Work instruction:
Quote the records that follow in full, leaving the pictures out.

** Records for processing follows **

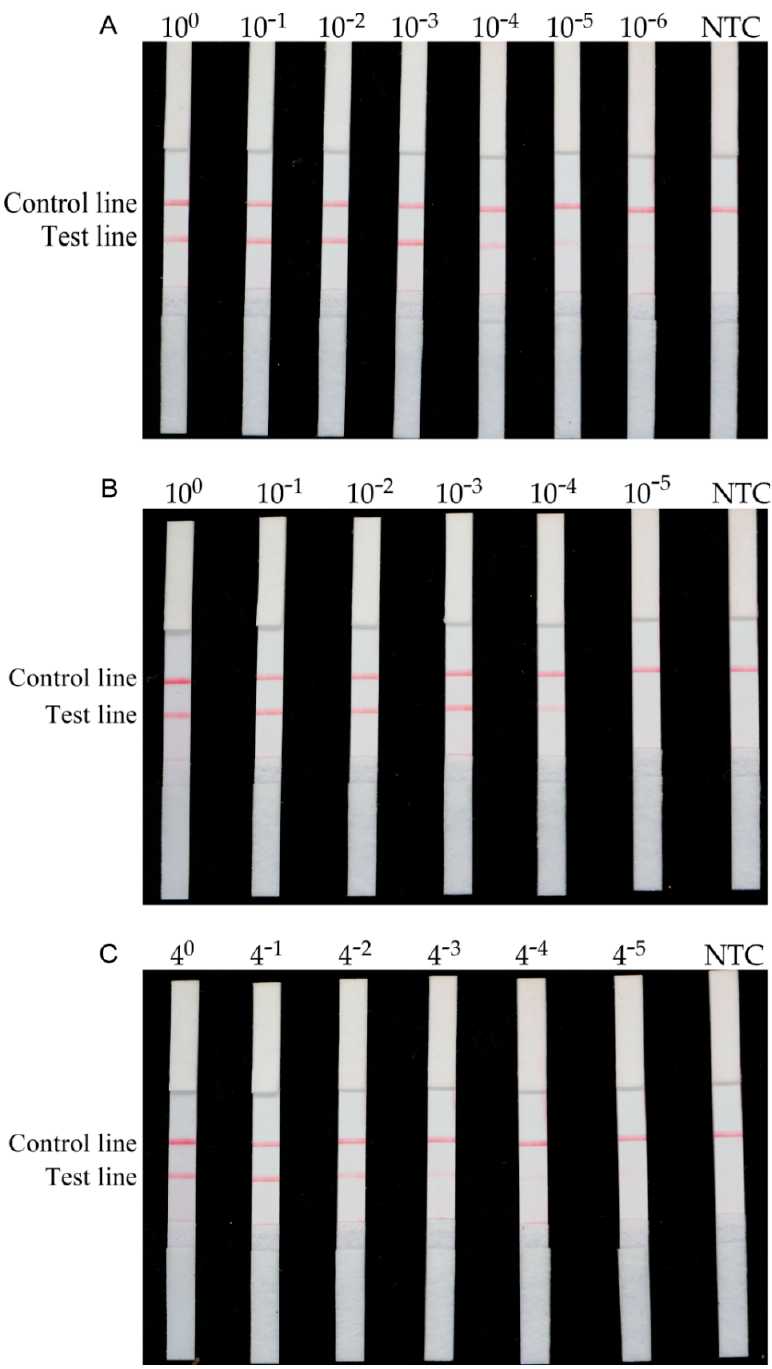
Figure 4. Molecular verification of sensitivity of the RPA system using gradient-diluted H. schachtii . ( A ) Gradient-diluted cyst sample. ( B ) Gradient-diluted female sample. ( C ) Gradient-diluted second- stage juvenile sample. NTC, no template was added as a negative control. The presence of two lines indicates a positive result.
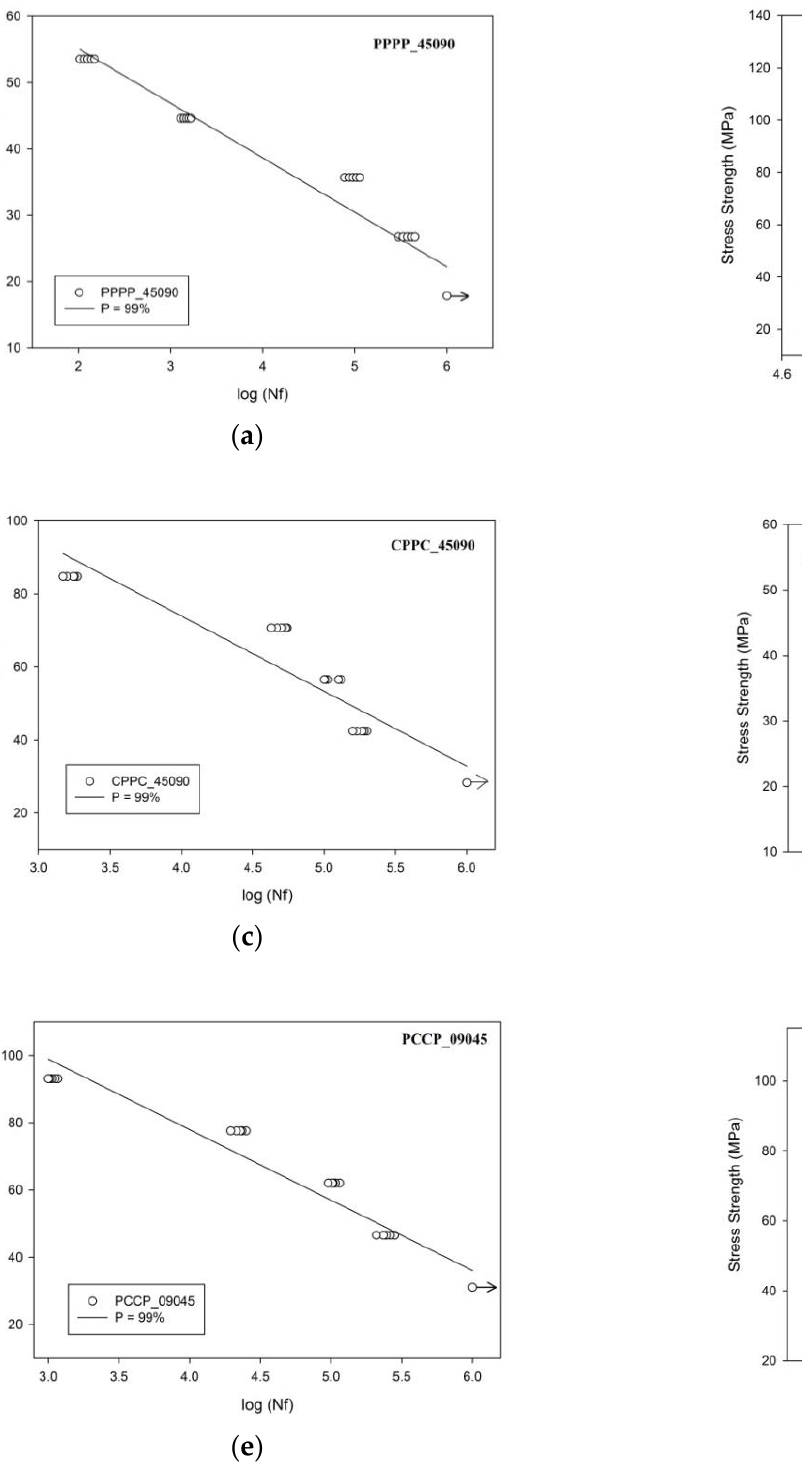
Figure 2. Experimental results and P–S–N for the laminates; ( a ) PPPP_45090, ( b ) PCCP_45090, ( c ) CPPC_45090, ( d ) PPPP_09045, ( e ) PCCP_09045 and ( f ) CPPC_09045. Table 6. Fitted data for the Wöhler’s law parameters and the linear regression coef ficient.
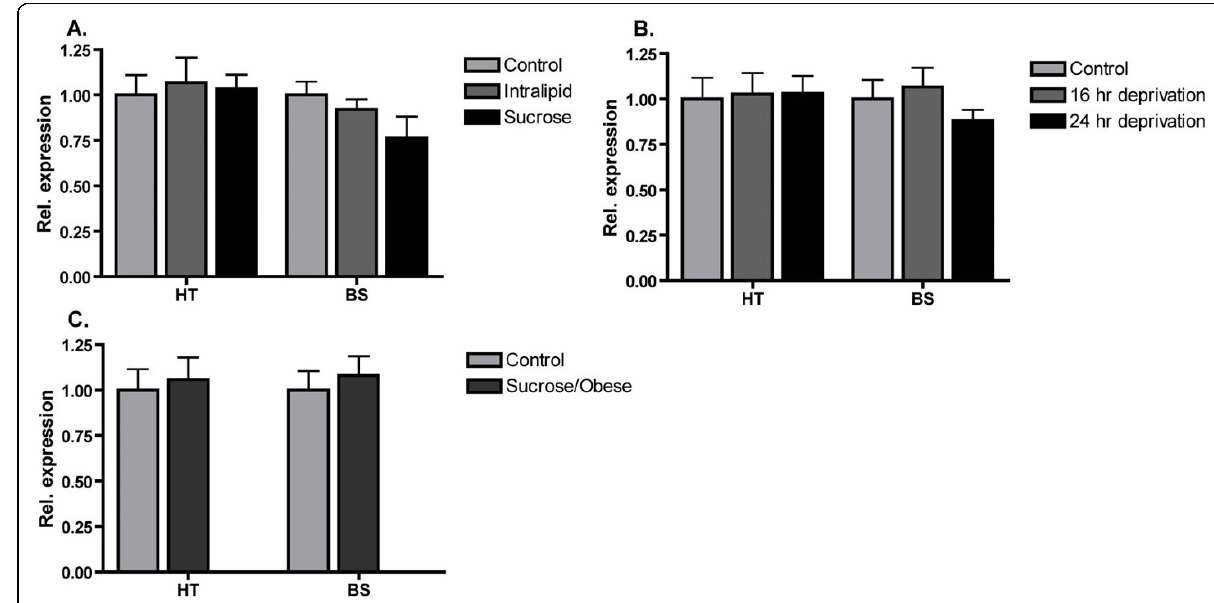
Figure 6 TMEM18 hypothalamic and brainstem mRNA expression in three feeding-related mouse models . mRNA expression relative to the control group (error bars represent SEM) in the hypothalamus (HT) and brainstem (BS) for: A . 48-h consumption of palatable sucrose or Intralipd, B . 16- and 24-h food deprivation and C . Increased body weight after 3-week exposure to sucrose. No significant changes in TMEM18 mRNA expression were found using a one-way ANOVA in any of the experiments.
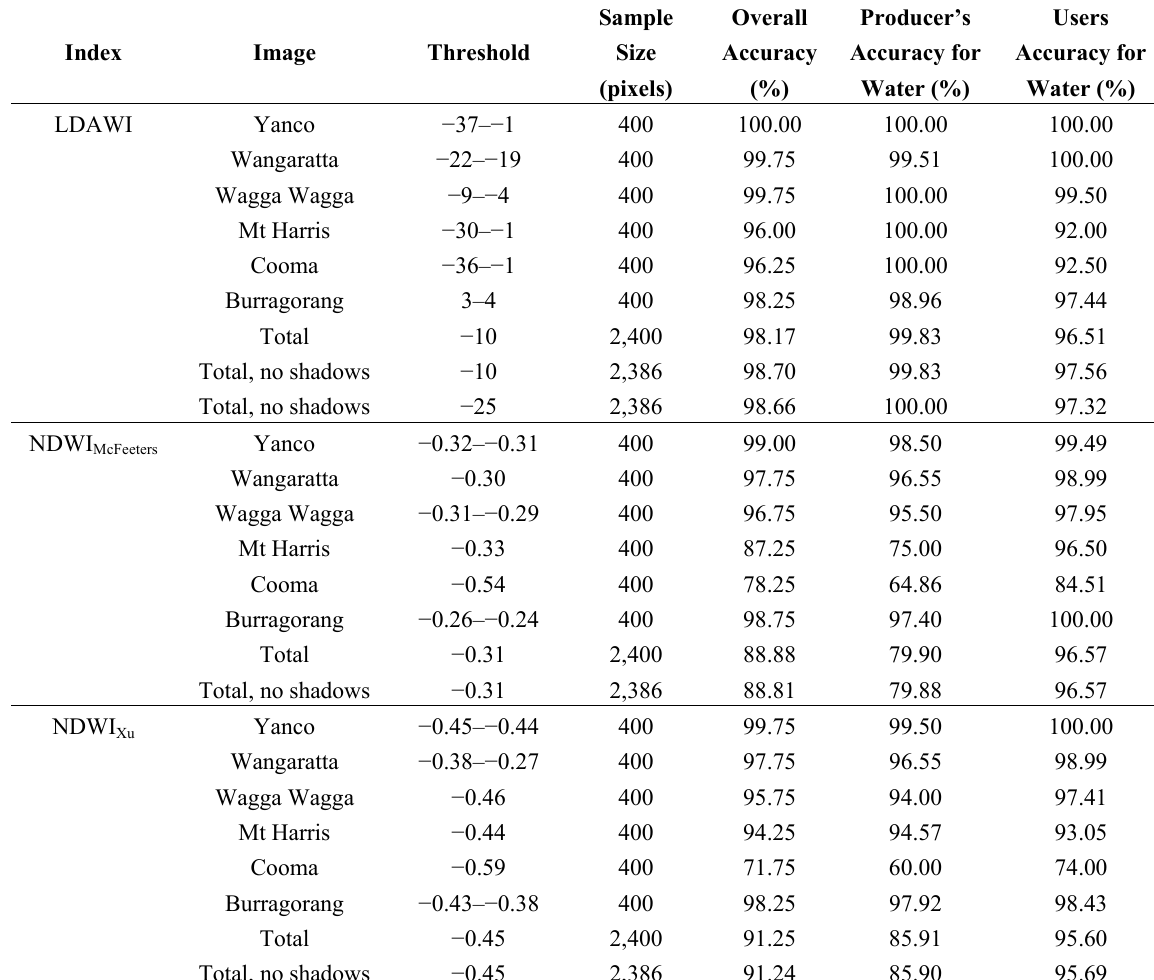
Table 3. Accuracy statistics for water classifications based on the linear discriminant analysis water index (LDAWI) and the normalized difference water index of McFeeters (NDWI ) and Xu (NDWI ). Statistics were calculated using sample points that McFeeters Xu were manually classified through high resolution Airborne Digital Sensor (ADS40) image interpretation. Thresholds were determined as the value that firstly gave the greatest overall accuracy, and secondly gave the greatest producer’s accuracy. Where a range of threshold values had the same accuracy, the upper and lower values are both shown. LDAWI thresholds were varied by single units, while NDWI thresholds were varied by hundredths of a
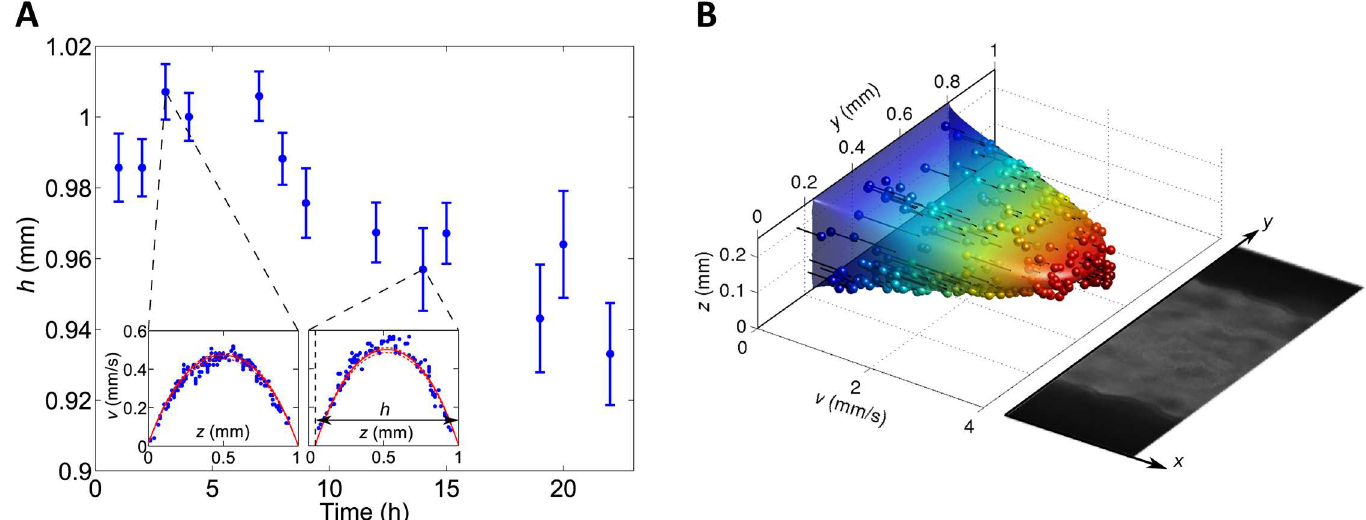
Fig 6. The velocity field evolves as the biofilm grows in the channel. (A) Effective height of a 1 mm-total-height channelin the presence of growing biofilm. Main panel: Adjustedeffective height h versus time t of biofilm growth. Error bars represent 95% confidenceintervals on h , obtained from the adjustment. Insets: examplesof adjustmentof the velocity field. Dots: experimentally-measured velocities v at various positions (y , z) across the channel. Data was collectedfor all z within a narrow band of y (width Δ y = 75 μ m << w ) locatedat the middle of the channel. Solid red curve: adjustmentto the theoretical expressionof the velocity field of a viscous fluid in a rectangularchannel(Eq 1), plotted with y in the middle of the Δ y -wideband. Dashedred curves: idem for y at each edge of the Δ y -wideband. In additionto the effective height h , the volumetric flow rate Q was adjusted(through— η dp/dx ), as in the absenceof biofilm (S3 Fig), yielding Q = 0.85 mL/h, consistent with the adjusted value Q = 0.83 mL/h obtainedin the biofilm-free case (S3 Fig). (B) Apparent size reductionin a 250 μ m-height channelcolonizedby a biofilm after 15h growth. Dots: experimentally-measured velocities v at various positions (y , z) across the channel. Surface: adjustmentto the theoretical expression of the velocity field of a viscous fluid in a rectangularchannel(Eq 1). The color scale denotesvelocities(see v axis). Black lines: distancebetweenthe experimentally-measured velocitiesand the adjusted values at the same location.Both the width w and the effective position y 0 of the no-slip boundary conditionin the y directionwere adjusted,yielding w = 0.57 mm and y 0 = 0.23 mm. The volumetric flow rate Q was set to its experimentally-imposed nominalvalue 1 mL/h, which yields a good adjustmentin the biofilm-free case (S3 Fig). The coefficient of determination of the fit is R 2 = 0.92. Picture: Growing biofilm snapshotshowingthe fluid (gray)/biofilm (black) interface matchingthe boundariesgiven by the fit.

** End of Records for processing **

Response area:
Figure 4. Molecular verification of sensitivity of the RPA system using gradient-diluted H. schachtii . ( A ) Gradient-diluted cyst sample. ( B ) Gradient-diluted female sample. ( C ) Gradient-diluted second- stage juvenile sample. NTC, no template was added as a negative control. The presence of two lines indicates a positive result.
Figure 2. Experimental results and P–S–N for the laminates; ( a ) PPPP_45090, ( b ) PCCP_45090, ( c ) CPPC_45090, ( d ) PPPP_09045, ( e ) PCCP_09045 and ( f ) CPPC_09045. Table 6. Fitted data for the Wöhler’s law parameters and the linear regression coef ficient.
Figure 6 TMEM18 hypothalamic and brainstem mRNA expression in three feeding-related mouse models . mRNA expression relative to the control group (error bars represent SEM) in the hypothalamus (HT) and brainstem (BS) for: A . 48-h consumption of palatable sucrose or Intralipd, B . 16- and 24-h food deprivation and C . Increased body weight after 3-week exposure to sucrose. No significant changes in TMEM18 mRNA expression were found using a one-way ANOVA in any of the experiments.
Table 3. Accuracy statistics for water classifications based on the linear discriminant analysis water index (LDAWI) and the normalized difference water index of McFeeters (NDWI ) and Xu (NDWI ). Statistics were calculated using sample points that McFeeters Xu were manually classified through high resolution Airborne Digital Sensor (ADS40) image interpretation. Thresholds were determined as the value that firstly gave the greatest overall accuracy, and secondly gave the greatest producer’s accuracy. Where a range of threshold values had the same accuracy, the upper and lower values are both shown. LDAWI thresholds were varied by single units, while NDWI thresholds were varied by hundredths of a
Fig 6. The velocity field evolves as the biofilm grows in the channel. (A) Effective height of a 1 mm-total-height channelin the presence of growing biofilm. Main panel: Adjustedeffective height h versus time t of biofilm growth. Error bars represent 95% confidenceintervals on h , obtained from the adjustment. Insets: examplesof adjustmentof the velocity field. Dots: experimentally-measured velocities v at various positions (y , z) across the channel. Data was collectedfor all z within a narrow band of y (width Δ y = 75 μ m << w ) locatedat the middle of the channel. Solid red curve: adjustmentto the theoretical expressionof the velocity field of a viscous fluid in a rectangularchannel(Eq 1), plotted with y in the middle of the Δ y -wideband. Dashedred curves: idem for y at each edge of the Δ y -wideband. In additionto the effective height h , the volumetric flow rate Q was adjusted(through— η dp/dx ), as in the absenceof biofilm (S3 Fig), yielding Q = 0.85 mL/h, consistent with the adjusted value Q = 0.83 mL/h obtainedin the biofilm-free case (S3 Fig). (B) Apparent size reductionin a 250 μ m-height channelcolonizedby a biofilm after 15h growth. Dots: experimentally-measured velocities v at various positions (y , z) across the channel. Surface: adjustmentto the theoretical expression of the velocity field of a viscous fluid in a rectangularchannel(Eq 1). The color scale denotesvelocities(see v axis). Black lines: distancebetweenthe experimentally-measured velocitiesand the adjusted values at the same location.Both the width w and the effective position y 0 of the no-slip boundary conditionin the y directionwere adjusted,yielding w = 0.57 mm and y 0 = 0.23 mm. The volumetric flow rate Q was set to its experimentally-imposed nominalvalue 1 mL/h, which yields a good adjustmentin the biofilm-free case (S3 Fig). The coefficient of determination of the fit is R 2 = 0.92. Picture: Growing biofilm snapshotshowingthe fluid (gray)/biofilm (black) interface matchingthe boundariesgiven by the fit.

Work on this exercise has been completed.